David Basinger, 71

Man of many hats enters his 40th year of teaching at Roberts Wesleyan College — has taught more than 10,000 students

By Ernst Lamothe Jr.

Q.: What do you enjoy about teaching?

A.: Over the years, I just love talking to people about their beliefs and making a difference in people’s lives. Every year, you have a new group of people who come in with certain beliefs based on their culture, their family and their upbringing. It is a wonderful experience to see them expand their minds and be part of robust conversations that can transform the way they think about things. Your life can be changed just by having conversations with people who are from different backgrounds or just have different perspectives.

Q.: Why is it important to have these interactions?

A.: We have this belief at Roberts that our job is to help students connect their head to their heart and engage their hands. We want them to make a tangible difference with the knowledge they learn and that is essential today. People are always looking for meaning and purpose as they attempt to achieve their goals. We need to develop a society who actively engages in helping others and not just thinking about helping themselves.

Q.: What are some of your core beliefs?

A.: I really do believe that people who want to be healthy and productive mentally must have a purpose. I tell my students that being around people who are diverse helps you see the world better. Everyone comes into the world with different lenses. However, the more lenses we have, the better we are able to address and discuss important points of views. You have to get away from the thought that your own ideas are the only ones that matter. There is so much value in hearing various sides. There is a lot more nuisance in the world and answers aren’t just simple.

Q.: What have you liked about your time teaching?

A.: We have a philosophy that believes in the willingness to work together. It is an atmosphere that is conducive to learning, openness and overall camaraderie. We seem to have lost the ability to have civil conversations and discourse. Diversity is important not just for diversity sake. It makes you grow as a person. It guides you intellectually and brings a certain cultural humanity into everything you do. I know it is cliched, but it is true the saying if you love what you do then you never have to work a day in your life.

Q.: How has education changed over the last four decades?

A.: The funny part is one of the biggest shifts continues to be how students act and technology. Before you walked into the classroom and you had students talking to each other and you would have to quiet them down before classes starts. Now, you have students come into class and they are all checking their phones up until class starts and you have to get their attention to silence those phones as class begins. I think interpersonal skills are something that students need to make sure they are developing.
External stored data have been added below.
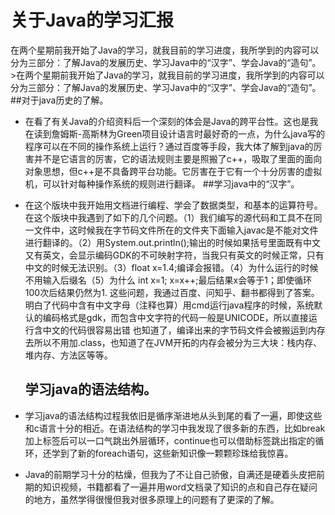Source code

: # 关于Java的学习汇报
在两个星期前我开始了Java的学习，就我目前的学习进度，我所学到的内容可以分为三部分：了解Java的发展历史、学习Java中的“汉字”、学会Java的“造句”。>在两个星期前我开始了Java的学习，就我目前的学习进度，我所学到的内容可以分为三部分：了解Java的发展历史、学习Java中的“汉字”、学会Java的“造句”。
         ##对于java历史的了解。
	 
- 在看了有关Java的介绍资料后一个深刻的体会是Java的跨平台性。这也是我在读到詹姆斯-高斯林为Green项目设计语言时最好奇的一点，为什么java写的程序可以在不同的操作系统上运行？通过百度等手段，我大体了解到java的厉害并不是它语言的厉害，它的语法规则主要是照搬了c++，吸取了里面的面向对象思想，但c++是不具备跨平台功能。它厉害在于它有一个十分厉害的虚拟机，可以针对每种操作系统的规则进行翻译。
         ##学习java中的“汉字”。
	 
- 在这个版块中我开始用文档进行编程、学会了数据类型，和基本的运算符号。在这个版块中我遇到了如下的几个问题。（1）我们编写的源代码和工具不在同一文件中，这时候我在字节码文件所在的文件夹下面输入javac是不能对文件进行翻译的。（2）用System.out.println();输出的时候如果括号里面既有中文又有英文，会显示编码GDK的不可映射字符，当我只有英文的时候正常，只有中文的时候无法识别。（3）float x=1.4;编译会报错。（4）为什么运行的时候不用输入后缀名（5）为什么 int x=1; x=x++;最后结果x会等于1；即使循环100次后结果仍然为1.
这些问题，我通过百度、问知乎、翻书都得到了答案。明白了代码中含有中文字母（注释也算）用cmd运行java程序的时候，系统默认的编码格式是gdk，而包含中文字符的代码一般是UNICODE，所以直接运行含中文的代码很容易出错
也知道了，编译出来的字节码文件会被搬运到内存去所以不用加.class，也知道了在JVM开拓的内存会被分为三大块：栈内存、堆内存、方法区等等。
	## 学习java的语法结构。

- 学习java的语法结构过程我依旧是循序渐进地从头到尾的看了一遍，即使这些和c语言十分的相近。在语法结构的学习中我发现了很多新的东西，比如break加上标签后可以一口气跳出外层循环，continue也可以借助标签跳出指定的循环，还学到了新的foreach语句，这些新知识像一颗颗珍珠给我惊喜。

- Java的前期学习十分的枯燥，但我为了不让自己骄傲，自满还是硬着头皮把前期的知识视频，书籍都看了一遍并用word文档录了知识的点和自己存在疑问的地方，虽然学得很慢但我对很多原理上的问题有了更深的了解。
Q.: What do you like to do in your spare time?

A.: I enjoy reading murder mysteries and traveling with my wife, Linda. We have gone to Greece and Italy and next want to explore the Scandinavian region. We like to immerse ourselves wherever we go so we don’t often go on tours when we travel. We just like to be embedded as part of the culture.
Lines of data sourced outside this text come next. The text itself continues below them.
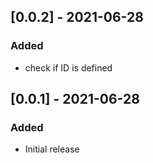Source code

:
## [0.0.2] - 2021-06-28
### Added
- check if ID is defined


## [0.0.1] - 2021-06-28
### Added
- Initial release
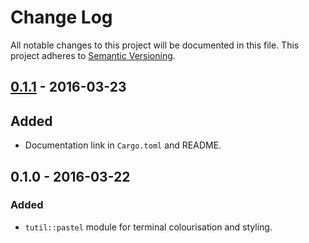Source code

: # Change Log
All notable changes to this project will be documented in this file.
This project adheres to [Semantic Versioning](http://semver.org/).

## [0.1.1] - 2016-03-23

## Added
- Documentation link in `Cargo.toml` and README.

## 0.1.0 - 2016-03-22

### Added
- `tutil::pastel` module for terminal colourisation and styling.

[0.1.1]: https://github.com/SShrike/tutil/compare/v0.1.0...v0.1.1
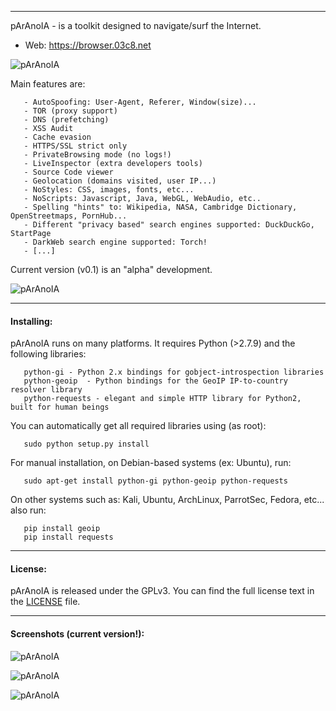 
----------

  pArAnoIA - is a toolkit designed to navigate/surf the Internet.

 + Web:  https://browser.03c8.net

  ![pArAnoIA](https://browser.03c8.net/paranoia/paranoia-welcome_small.png "pArAnoIA Welcome")

  Main features are:

       - AutoSpoofing: User-Agent, Referer, Window(size)...
       - TOR (proxy support)
       - DNS (prefetching)
       - XSS Audit
       - Cache evasion
       - HTTPS/SSL strict only
       - PrivateBrowsing mode (no logs!)
       - LiveInspector (extra developers tools)
       - Source Code viewer
       - Geolocation (domains visited, user IP...)
       - NoStyles: CSS, images, fonts, etc...
       - NoScripts: Javascript, Java, WebGL, WebAudio, etc..
       - Spelling "hints" to: Wikipedia, NASA, Cambridge Dictionary, OpenStreetmaps, PornHub...
       - Different "privacy based" search engines supported: DuckDuckGo, StartPage
       - DarkWeb search engine supported: Torch!
       - [...]

  Current version (v0.1) is an "alpha" development.

  ![pArAnoIA](https://browser.03c8.net/paranoia/paranoia-main_small.png "pArAnoIA Main")

----------

#### Installing:

  pArAnoIA runs on many platforms. It requires Python (>2.7.9) and the following libraries:

       python-gi - Python 2.x bindings for gobject-introspection libraries
       python-geoip  - Python bindings for the GeoIP IP-to-country resolver library
       python-requests - elegant and simple HTTP library for Python2, built for human beings

  You can automatically get all required libraries using (as root):

       sudo python setup.py install

  For manual installation, on Debian-based systems (ex: Ubuntu), run: 

       sudo apt-get install python-gi python-geoip python-requests

  On other systems such as: Kali, Ubuntu, ArchLinux, ParrotSec, Fedora, etc... also run:

       pip install geoip 
       pip install requests

----------

####  License:

  pArAnoIA is released under the GPLv3. You can find the full license text
in the [LICENSE](./docs/LICENSE) file.

----------

####  Screenshots (current version!):

  ![pArAnoIA](https://browser.03c8.net/paranoia/paranoia1_small.png "pArAnoIA Example1")

  ![pArAnoIA](https://browser.03c8.net/paranoia/paranoia2_small.png "pArAnoIA Example2")

  ![pArAnoIA](https://browser.03c8.net/paranoia/paranoia3_small.png "pArAnoIA Example3")


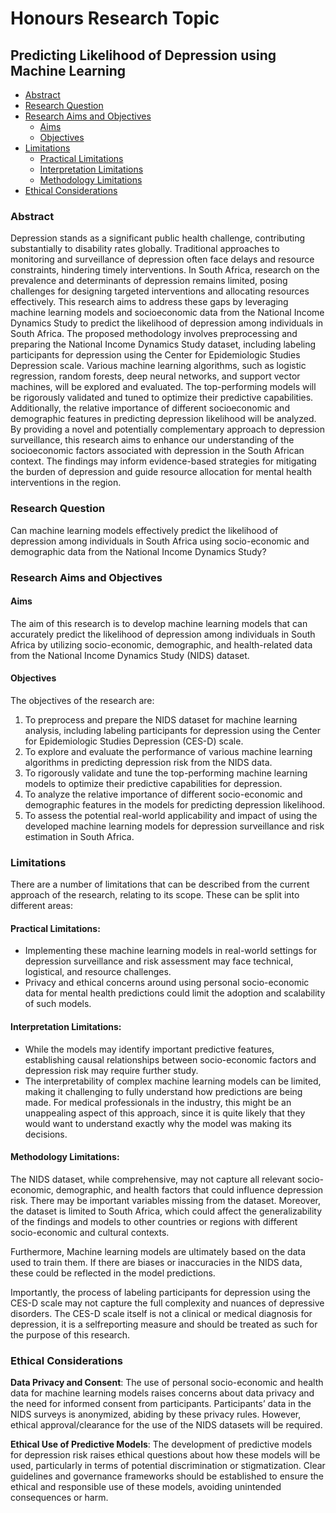 # Honours Research Topic
## Predicting Likelihood of Depression using Machine Learning

- [Abstract](#abstract)
- [Research Question](#research-question)
- [Research Aims and Objectives](#research-aims-and-objectives)
  - [Aims](#aims)
  - [Objectives](#objectives)
- [Limitations](#limitations)
  - [Practical Limitations](#practical-limitations)
  - [Interpretation Limitations](#interpretation-limitations)
  - [Methodology Limitations](#methodology-limitations)
- [Ethical Considerations](#ethical-considerations)

### Abstract

Depression stands as a significant public health challenge, contributing substantially
to disability rates globally. Traditional approaches to monitoring and surveillance
of depression often face delays and resource constraints, hindering timely
interventions. In South Africa, research on the prevalence and determinants of depression
remains limited, posing challenges for designing targeted interventions
and allocating resources effectively. This research aims to address these gaps by
leveraging machine learning models and socioeconomic data from the National Income
Dynamics Study to predict the likelihood of depression among individuals
in South Africa. The proposed methodology involves preprocessing and preparing
the National Income Dynamics Study dataset, including labeling participants for
depression using the Center for Epidemiologic Studies Depression scale. Various
machine learning algorithms, such as logistic regression, random forests, deep neural
networks, and support vector machines, will be explored and evaluated. The
top-performing models will be rigorously validated and tuned to optimize their
predictive capabilities. Additionally, the relative importance of different socioeconomic
and demographic features in predicting depression likelihood will be analyzed.
By providing a novel and potentially complementary approach to depression
surveillance, this research aims to enhance our understanding of the socioeconomic
factors associated with depression in the South African context. The findings
may inform evidence-based strategies for mitigating the burden of depression and
guide resource allocation for mental health interventions in the region.

### Research Question

Can machine learning models effectively predict the likelihood of depression among
individuals in South Africa using socio-economic and demographic data from the
National Income Dynamics Study?

### Research Aims and Objectives

#### Aims
The aim of this research is to develop machine learning models that can accurately
predict the likelihood of depression among individuals in South Africa by utilizing
socio-economic, demographic, and health-related data from the National Income
Dynamics Study (NIDS) dataset.

#### Objectives
The objectives of the research are:
1. To preprocess and prepare the NIDS dataset for machine learning analysis,
including labeling participants for depression using the Center for Epidemiologic
Studies Depression (CES-D) scale.
2. To explore and evaluate the performance of various machine learning algorithms
in predicting depression risk from the NIDS data.
3. To rigorously validate and tune the top-performing machine learning models
to optimize their predictive capabilities for depression.
4. To analyze the relative importance of different socio-economic and demographic
features in the models for predicting depression likelihood.
5. To assess the potential real-world applicability and impact of using the developed
machine learning models for depression surveillance and risk estimation
in South Africa.

### Limitations

There are a number of limitations that can be described from the current approach
of the research, relating to its scope. These can be split into different areas:

#### Practical Limitations:
- Implementing these machine learning models in real-world settings for depression
surveillance and risk assessment may face technical, logistical, and
resource challenges.
- Privacy and ethical concerns around using personal socio-economic data for
mental health predictions could limit the adoption and scalability of such
models.

#### Interpretation Limitations:
- While the models may identify important predictive features, establishing
causal relationships between socio-economic factors and depression risk may
require further study.
- The interpretability of complex machine learning models can be limited, making
it challenging to fully understand how predictions are being made. For
medical professionals in the industry, this might be an unappealing aspect
of this approach, since it is quite likely that they would want to understand
exactly why the model was making its decisions.

#### Methodology Limitations:
The NIDS dataset, while comprehensive, may not capture all relevant socio-economic,
demographic, and health factors that could influence depression risk. There may
be important variables missing from the dataset. Moreover, the dataset is limited to
South Africa, which could affect the generalizability of the findings and models to
other countries or regions with different socio-economic and cultural contexts.

Furthermore, Machine learning models are ultimately based on the data used to
train them. If there are biases or inaccuracies in the NIDS data, these could be reflected
in the model predictions.

Importantly, the process of labeling participants for depression using the CES-D
scale may not capture the full complexity and nuances of depressive disorders. The
CES-D scale itself is not a clinical or medical diagnosis for depression, it is a selfreporting
measure and should be treated as such for the purpose of this research.

### Ethical Considerations

**Data Privacy and Consent**: The use of personal socio-economic and health data for
machine learning models raises concerns about data privacy and the need for informed
consent from participants. Participants’ data in the NIDS surveys is anonymized, abiding by these privacy rules. However, ethical approval/clearance for
the use of the NIDS datasets will be required.

**Ethical Use of Predictive Models**: The development of predictive models for depression
risk raises ethical questions about how these models will be used, particularly
in terms of potential discrimination or stigmatization. Clear guidelines and
governance frameworks should be established to ensure the ethical and responsible
use of these models, avoiding unintended consequences or harm.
Q.: What advice would you give to people that you have learned as you have gotten older?

A.: I think it is important to identify a purpose to your life. Make sure you spend time enjoying the world and being around great people. I tell people you can have all the high-paying jobs in life but if you don’t find something to get involved in that truly brings you joy then you are not living a worthwhile life. I find my meaning in helping people. That is why I am still here and not thinking about retirement.